In studies, Activia has shown to be less than 'satisfactory' in terms of the amount of friendly bacteria that get to the stomach and any difference noted is likely to be minimal. Multibionta is the product that was reported to be the most efficient at providing the body with good bacteria, but even this will provide a very small number of good bacteria and any difference is likely to be marginal. At the same time it is possible to get probiotics naturally in our diet and natural probiotics include such things as milk, yoghurt, cottage cheese, sauerkraut, soybean and some breads.

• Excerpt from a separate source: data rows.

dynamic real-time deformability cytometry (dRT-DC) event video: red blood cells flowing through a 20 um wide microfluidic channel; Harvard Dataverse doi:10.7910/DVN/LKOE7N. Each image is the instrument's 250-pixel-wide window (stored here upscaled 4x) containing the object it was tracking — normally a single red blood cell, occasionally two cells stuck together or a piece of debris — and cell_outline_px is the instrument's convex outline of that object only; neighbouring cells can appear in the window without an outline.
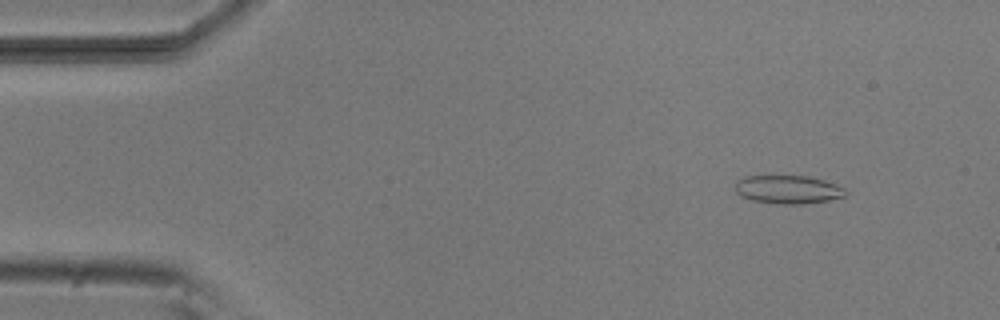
{"species": "common noctule bat (a hibernating species)", "species_latin": "Nyctalus noctula", "temperature_condition": "room temperature", "stored_images_in_passage": 53, "camera_frame_rate_fps": 3000, "um_per_image_px": 0.085, "animal": {"sex": "male", "body_mass_g": 20.5, "forearm_length_mm": 52.5}, "frame": {"image": 1, "passage_image": 6, "time_ms": 1.667, "image_size_px": [1000, 320], "cell_outline_px": [[848, 192], [844, 196], [828, 200], [804, 204], [776, 204], [752, 200], [740, 196], [736, 192], [736, 180], [744, 176], [808, 176], [824, 180], [836, 184], [844, 188]], "centroid_in_image_um": [66.97, 16.11], "position_along_channel_um": 18.0, "area_um2": 18.32}}
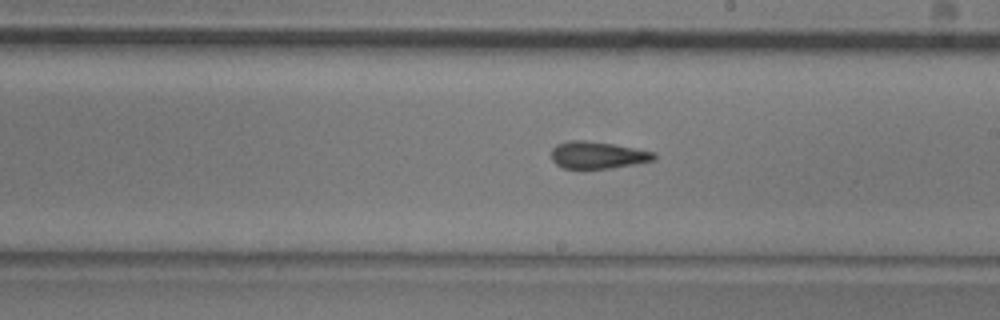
{"frame": {"image": 2, "passage_image": 30, "time_ms": 9.667, "image_size_px": [1000, 320], "cell_outline_px": [[656, 160], [612, 168], [564, 168], [556, 164], [552, 160], [552, 148], [556, 144], [568, 140], [584, 140], [612, 144], [656, 152]], "centroid_in_image_um": [50.8, 13.17], "position_along_channel_um": 238.2, "area_um2": 16.18}}
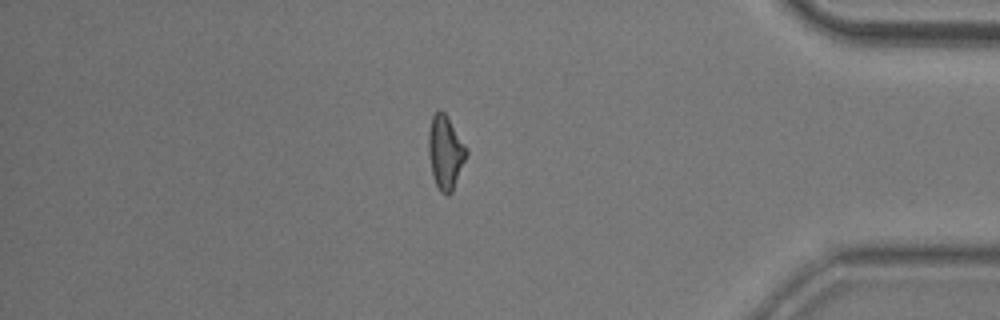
{"frame": {"image": 3, "passage_image": 45, "time_ms": 14.667, "image_size_px": [1000, 320], "cell_outline_px": [[468, 156], [452, 192], [448, 196], [440, 192], [432, 176], [428, 152], [428, 132], [432, 116], [440, 108], [448, 116], [468, 148]], "centroid_in_image_um": [37.88, 12.94], "position_along_channel_um": 397.3, "area_um2": 16.7}, "authors_computed_cell_mechanics": {"area_um2": 16.5886, "velocity_mm_per_s": 3.8473, "shape_relaxation_time_tau1_ms": 5.6961, "shape_relaxation_time_tau2_ms": 2.625, "deformation_change_tau1": 0.1251, "deformation_change_tau2": 0.1018}}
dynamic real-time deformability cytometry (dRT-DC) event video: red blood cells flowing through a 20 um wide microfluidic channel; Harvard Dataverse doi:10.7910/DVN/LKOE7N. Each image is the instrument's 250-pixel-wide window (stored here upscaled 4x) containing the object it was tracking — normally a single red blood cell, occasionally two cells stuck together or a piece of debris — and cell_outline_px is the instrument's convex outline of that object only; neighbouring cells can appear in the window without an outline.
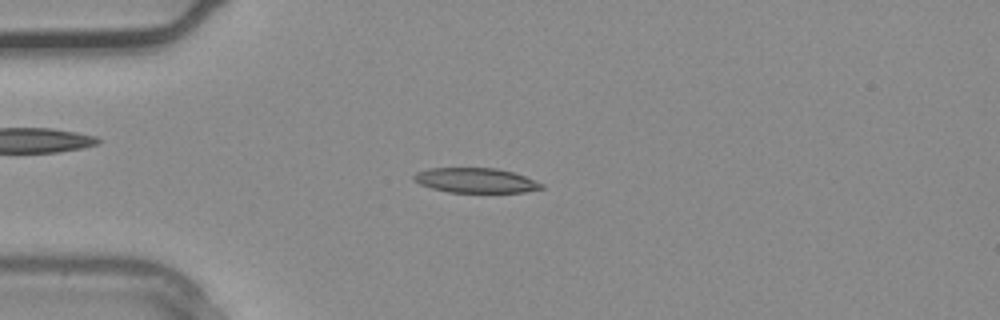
{"species": "common noctule bat (a hibernating species)", "species_latin": "Nyctalus noctula", "temperature_condition": "warm", "stored_images_in_passage": 32, "camera_frame_rate_fps": 3000, "um_per_image_px": 0.085, "animal": {"sex": "male", "body_mass_g": 20.4}, "frame": {"image": 1, "passage_image": 5, "time_ms": 1.333, "image_size_px": [1000, 320], "cell_outline_px": [[544, 188], [524, 192], [448, 192], [432, 188], [420, 184], [412, 180], [412, 176], [416, 172], [428, 168], [496, 168], [512, 172], [524, 176], [544, 184]], "centroid_in_image_um": [40.4, 15.33], "position_along_channel_um": 44.6, "area_um2": 18.44}}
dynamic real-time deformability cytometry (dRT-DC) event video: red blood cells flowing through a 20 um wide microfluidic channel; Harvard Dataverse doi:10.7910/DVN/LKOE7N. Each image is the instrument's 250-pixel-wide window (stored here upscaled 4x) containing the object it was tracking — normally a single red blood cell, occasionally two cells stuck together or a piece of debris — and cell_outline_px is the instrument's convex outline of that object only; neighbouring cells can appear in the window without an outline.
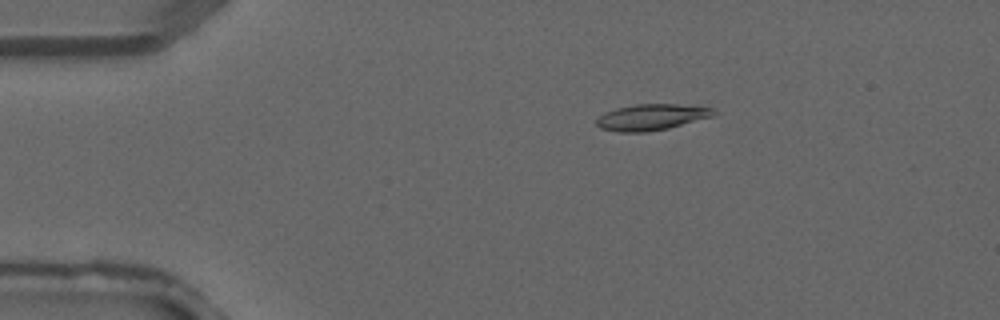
{"species": "common noctule bat (a hibernating species)", "species_latin": "Nyctalus noctula", "temperature_condition": "warm", "stored_images_in_passage": 2, "camera_frame_rate_fps": 3000, "um_per_image_px": 0.085, "animal": {"sex": "male", "forearm_length_mm": 52.5}, "frame": {"image": 1, "passage_image": 1, "time_ms": 0.0, "image_size_px": [1000, 320], "cell_outline_px": [[716, 112], [712, 116], [668, 128], [644, 132], [620, 132], [600, 128], [596, 124], [596, 120], [604, 112], [616, 108], [636, 104], [680, 104], [716, 108]], "centroid_in_image_um": [55.37, 9.94], "position_along_channel_um": 29.6, "area_um2": 17.74}}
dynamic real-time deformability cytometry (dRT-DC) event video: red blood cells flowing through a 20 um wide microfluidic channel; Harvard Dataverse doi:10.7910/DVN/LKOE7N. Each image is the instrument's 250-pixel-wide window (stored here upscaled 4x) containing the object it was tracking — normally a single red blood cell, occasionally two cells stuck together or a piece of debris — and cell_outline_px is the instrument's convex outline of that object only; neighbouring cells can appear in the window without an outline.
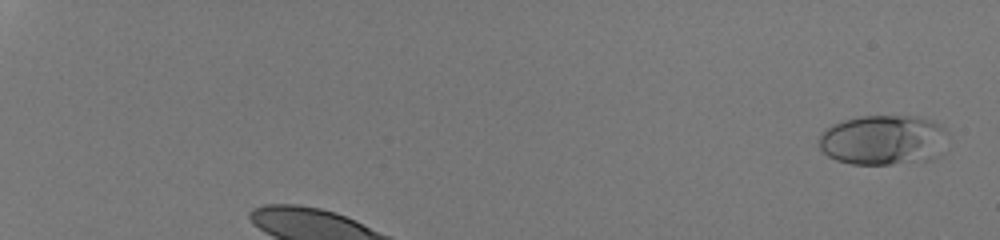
{"species": "human", "species_latin": "Homo sapiens", "temperature_condition": "room temperature", "stored_images_in_passage": 29, "camera_frame_rate_fps": 3000, "um_per_image_px": 0.085, "donor": {"sex": "male"}, "frame": {"image": 1, "passage_image": 2, "time_ms": 0.333, "image_size_px": [1000, 240], "cell_outline_px": [[948, 136], [936, 156], [932, 160], [892, 164], [852, 164], [836, 160], [828, 156], [820, 148], [820, 132], [832, 124], [844, 120], [860, 116], [920, 116], [936, 120], [948, 132]], "centroid_in_image_um": [75.1, 11.88], "position_along_channel_um": 9.9, "area_um2": 37.92}}
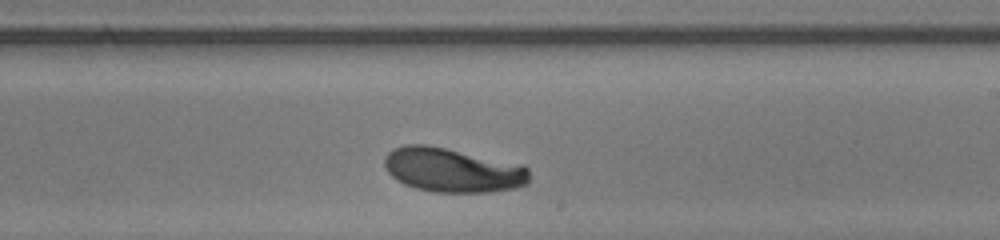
{"frame": {"image": 2, "passage_image": 19, "time_ms": 6.0, "image_size_px": [1000, 240], "cell_outline_px": [[528, 184], [516, 188], [488, 192], [432, 192], [416, 188], [404, 184], [396, 180], [384, 168], [384, 156], [392, 148], [404, 144], [424, 144], [524, 164], [528, 168]], "centroid_in_image_um": [38.45, 14.45], "position_along_channel_um": 250.6, "area_um2": 37.63}}
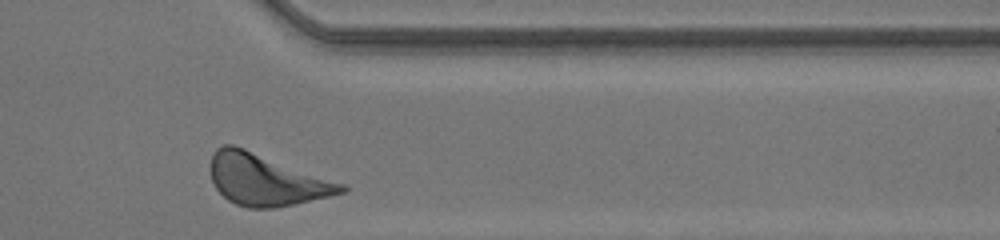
{"frame": {"image": 3, "passage_image": 29, "time_ms": 9.333, "image_size_px": [1000, 240], "cell_outline_px": [[348, 188], [344, 192], [328, 196], [292, 204], [272, 208], [248, 208], [236, 204], [228, 200], [216, 188], [212, 180], [208, 168], [212, 156], [216, 148], [224, 144], [232, 144], [244, 148], [348, 184]], "centroid_in_image_um": [22.61, 15.27], "position_along_channel_um": 388.8, "area_um2": 39.25}, "authors_computed_cell_mechanics": {"area_um2": 37.2232, "velocity_mm_per_s": 4.1472, "shape_relaxation_time_tau1_ms": 3.3578, "shape_relaxation_time_tau2_ms": null, "deformation_change_tau1": 0.1731, "deformation_change_tau2": null}}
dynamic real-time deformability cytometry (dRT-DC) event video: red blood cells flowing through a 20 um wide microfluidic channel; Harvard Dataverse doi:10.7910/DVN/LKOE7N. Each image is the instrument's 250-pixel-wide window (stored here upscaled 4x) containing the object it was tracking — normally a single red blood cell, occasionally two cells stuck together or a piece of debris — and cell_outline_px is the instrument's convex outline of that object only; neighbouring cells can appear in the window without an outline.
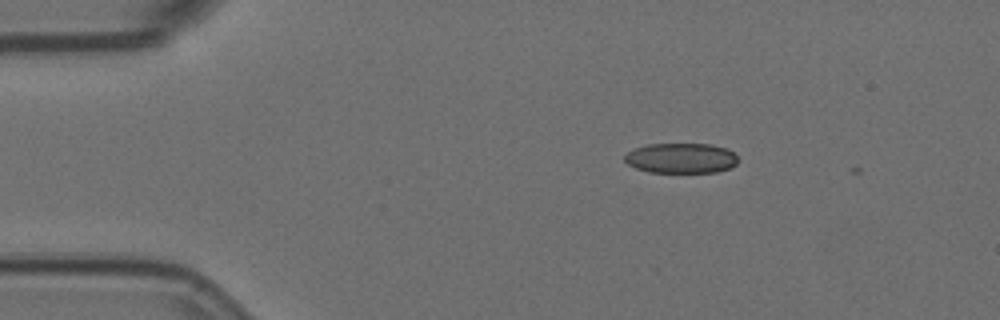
{"species": "Egyptian fruit bat (a non-hibernating species)", "species_latin": "Rousettus aegyptiacus", "temperature_condition": "room temperature", "stored_images_in_passage": 2, "camera_frame_rate_fps": 3000, "um_per_image_px": 0.085, "animal": {"sex": "female"}, "frame": {"image": 1, "passage_image": 1, "time_ms": 0.0, "image_size_px": [1000, 320], "cell_outline_px": [[736, 164], [728, 168], [716, 172], [648, 172], [636, 168], [628, 164], [624, 160], [624, 156], [628, 152], [636, 148], [648, 144], [712, 144], [724, 148], [732, 152], [736, 156]], "centroid_in_image_um": [57.86, 13.44], "position_along_channel_um": 27.1, "area_um2": 19.71}}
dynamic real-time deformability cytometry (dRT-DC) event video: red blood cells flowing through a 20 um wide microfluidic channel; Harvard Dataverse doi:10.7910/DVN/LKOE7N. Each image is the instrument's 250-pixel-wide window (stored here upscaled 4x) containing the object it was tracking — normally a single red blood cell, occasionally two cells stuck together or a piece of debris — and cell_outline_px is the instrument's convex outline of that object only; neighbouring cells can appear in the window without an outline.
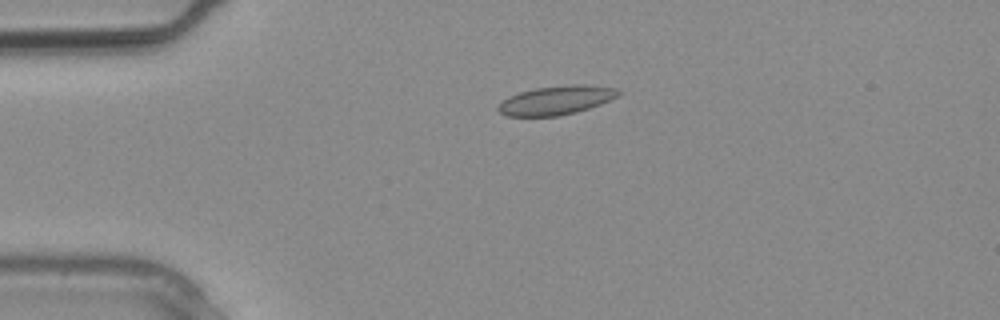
{"species": "common noctule bat (a hibernating species)", "species_latin": "Nyctalus noctula", "temperature_condition": "warm", "stored_images_in_passage": 3, "camera_frame_rate_fps": 3000, "um_per_image_px": 0.085, "animal": {"sex": "male", "body_mass_g": 20.4}, "frame": {"image": 1, "passage_image": 2, "time_ms": 0.333, "image_size_px": [1000, 320], "cell_outline_px": [[620, 92], [616, 96], [600, 104], [576, 112], [556, 116], [508, 116], [500, 112], [496, 108], [508, 96], [520, 92], [536, 88], [572, 84], [588, 84], [616, 88]], "centroid_in_image_um": [47.26, 8.51], "position_along_channel_um": 37.7, "area_um2": 20.0}}
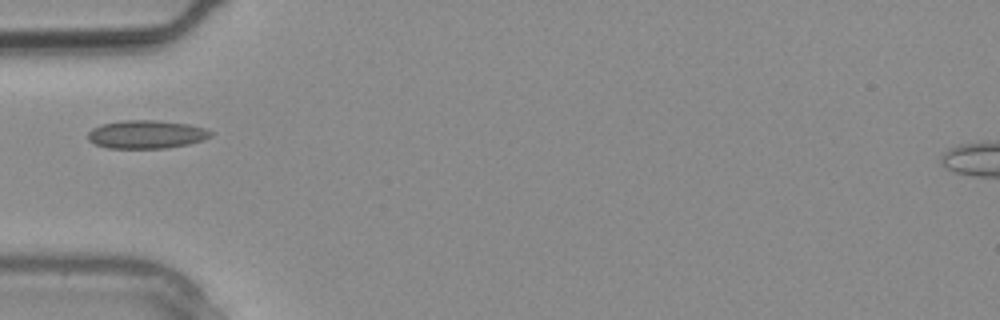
{"frame": {"image": 2, "passage_image": 3, "time_ms": 0.667, "image_size_px": [1000, 320], "cell_outline_px": [[212, 136], [188, 144], [168, 148], [108, 148], [96, 144], [88, 140], [88, 132], [92, 128], [100, 124], [120, 120], [156, 120], [188, 124], [204, 128], [212, 132]], "centroid_in_image_um": [12.4, 11.41], "position_along_channel_um": 72.6, "area_um2": 20.23}}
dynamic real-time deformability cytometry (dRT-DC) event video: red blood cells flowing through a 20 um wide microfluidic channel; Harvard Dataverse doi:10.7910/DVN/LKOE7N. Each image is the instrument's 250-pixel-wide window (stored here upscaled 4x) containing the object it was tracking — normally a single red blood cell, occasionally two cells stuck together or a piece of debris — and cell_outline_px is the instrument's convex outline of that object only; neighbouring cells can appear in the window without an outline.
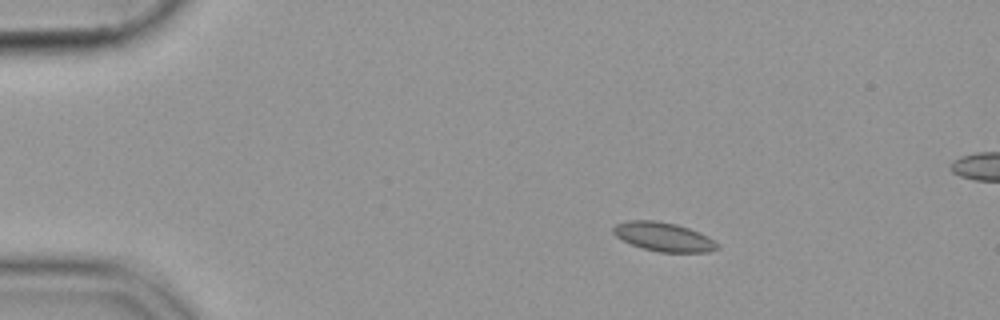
{"species": "common noctule bat (a hibernating species)", "species_latin": "Nyctalus noctula", "temperature_condition": "cold", "stored_images_in_passage": 17, "camera_frame_rate_fps": 3000, "um_per_image_px": 0.085, "animal": {"sex": "female", "body_mass_g": 19.9}, "frame": {"image": 1, "passage_image": 10, "time_ms": 3.0, "image_size_px": [1000, 320], "cell_outline_px": [[720, 248], [708, 252], [660, 252], [640, 248], [616, 236], [612, 232], [612, 228], [616, 224], [628, 220], [652, 220], [676, 224], [700, 232], [708, 236], [720, 244]], "centroid_in_image_um": [56.43, 20.13], "position_along_channel_um": 28.6, "area_um2": 17.63}}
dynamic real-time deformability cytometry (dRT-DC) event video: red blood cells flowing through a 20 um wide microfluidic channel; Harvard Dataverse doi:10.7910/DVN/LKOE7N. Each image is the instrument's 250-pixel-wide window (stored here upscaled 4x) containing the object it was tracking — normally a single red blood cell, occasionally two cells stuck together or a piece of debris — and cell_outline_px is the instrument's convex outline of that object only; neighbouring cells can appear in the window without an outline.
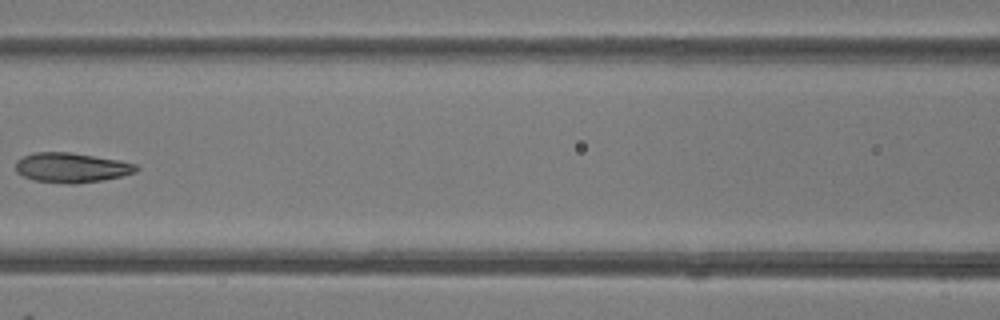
{"species": "common noctule bat (a hibernating species)", "species_latin": "Nyctalus noctula", "temperature_condition": "room temperature", "stored_images_in_passage": 7, "camera_frame_rate_fps": 3000, "um_per_image_px": 0.085, "animal": {"sex": "female"}, "frame": {"image": 1, "passage_image": 6, "time_ms": 5.667, "image_size_px": [1000, 320], "cell_outline_px": [[140, 168], [136, 172], [104, 180], [76, 184], [68, 184], [32, 180], [16, 172], [16, 160], [24, 156], [36, 152], [68, 152], [120, 160], [136, 164]], "centroid_in_image_um": [6.08, 14.25], "position_along_channel_um": 160.5, "area_um2": 20.98}}
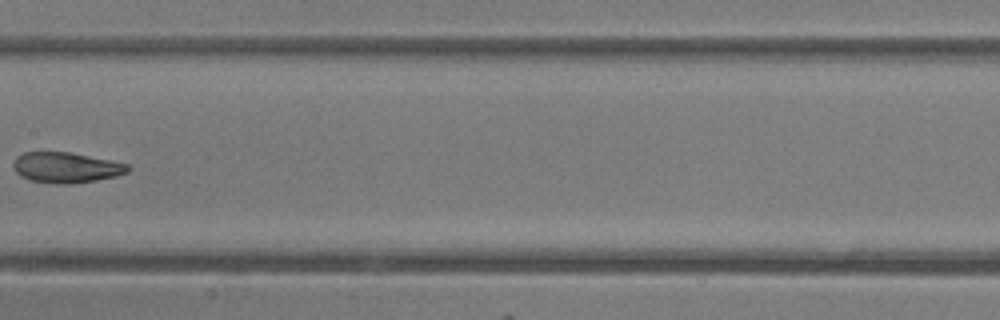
{"frame": {"image": 2, "passage_image": 7, "time_ms": 6.667, "image_size_px": [1000, 320], "cell_outline_px": [[132, 168], [128, 172], [116, 176], [96, 180], [68, 184], [60, 184], [28, 180], [20, 176], [12, 168], [12, 164], [16, 156], [24, 152], [68, 152], [128, 164]], "centroid_in_image_um": [5.58, 14.24], "position_along_channel_um": 201.8, "area_um2": 20.35}}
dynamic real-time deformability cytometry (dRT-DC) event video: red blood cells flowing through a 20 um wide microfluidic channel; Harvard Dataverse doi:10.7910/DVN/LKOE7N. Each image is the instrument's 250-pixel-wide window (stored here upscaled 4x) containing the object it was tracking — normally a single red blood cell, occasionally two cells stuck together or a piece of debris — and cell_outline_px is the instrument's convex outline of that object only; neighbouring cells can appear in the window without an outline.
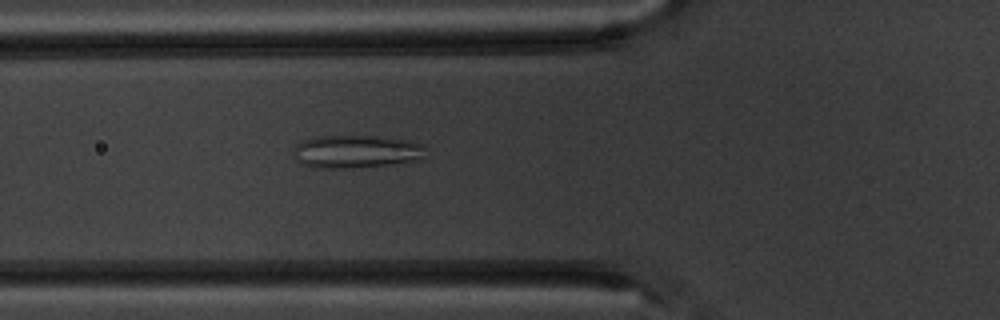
{"species": "common noctule bat (a hibernating species)", "species_latin": "Nyctalus noctula", "temperature_condition": "warm", "stored_images_in_passage": 5, "camera_frame_rate_fps": 3000, "um_per_image_px": 0.085, "animal": {"sex": "male", "body_mass_g": 20.1, "forearm_length_mm": 53.5}, "frame": {"image": 1, "passage_image": 5, "time_ms": 5.333, "image_size_px": [1000, 320], "cell_outline_px": [[424, 144], [420, 160], [388, 164], [348, 168], [312, 168], [296, 160], [296, 144], [300, 140], [316, 136], [376, 136], [408, 140]], "centroid_in_image_um": [30.24, 12.87], "position_along_channel_um": 95.6, "area_um2": 25.14}}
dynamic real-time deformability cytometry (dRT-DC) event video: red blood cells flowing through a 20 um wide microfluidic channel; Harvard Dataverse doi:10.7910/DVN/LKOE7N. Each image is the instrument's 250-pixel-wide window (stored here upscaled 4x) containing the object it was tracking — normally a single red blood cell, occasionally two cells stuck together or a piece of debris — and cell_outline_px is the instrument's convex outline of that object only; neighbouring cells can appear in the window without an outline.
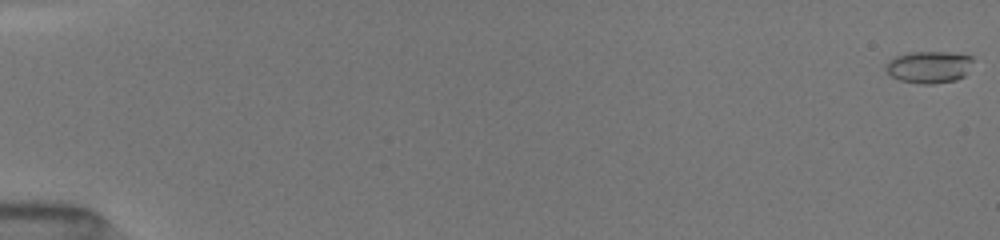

Some studies have shown support for probiotics helping gut diseases and inflammatory diseases, but overall the studies have been shown to be inconclusive. Interestingly though, one study in Israel 2004 found that probiotics can help improve arthritis. And another demonstrated its role in diarrhea – suffice to say that the topic is still not put to bed.
In conclusion then, probiotics are likely to be successful more as a result of very effective marketing than any huge impact on the health – and Activia is among these products. Other probiotic products such as Multibionta may be more effective (others that were deemed 'satisfactory' in the same study included: Yakult, Actimel, Natural Flow and Biocare). Eating natural yogurt and drinking milk is likely to be just as effective as a general rule.
That said, studies are still inconclusive and some circumstantial evidence does suggest that probiotic foods can be good for us, and perhaps in ways that are not fully understood. As they are expensive it's hard to recommend using them regularly on this basis, however using natural probiotics such as yoghurt regularly is advisable, and if you have an upset stomach or inflammatory disease then it wouldn't hurt to try probiotic products on top of other medications.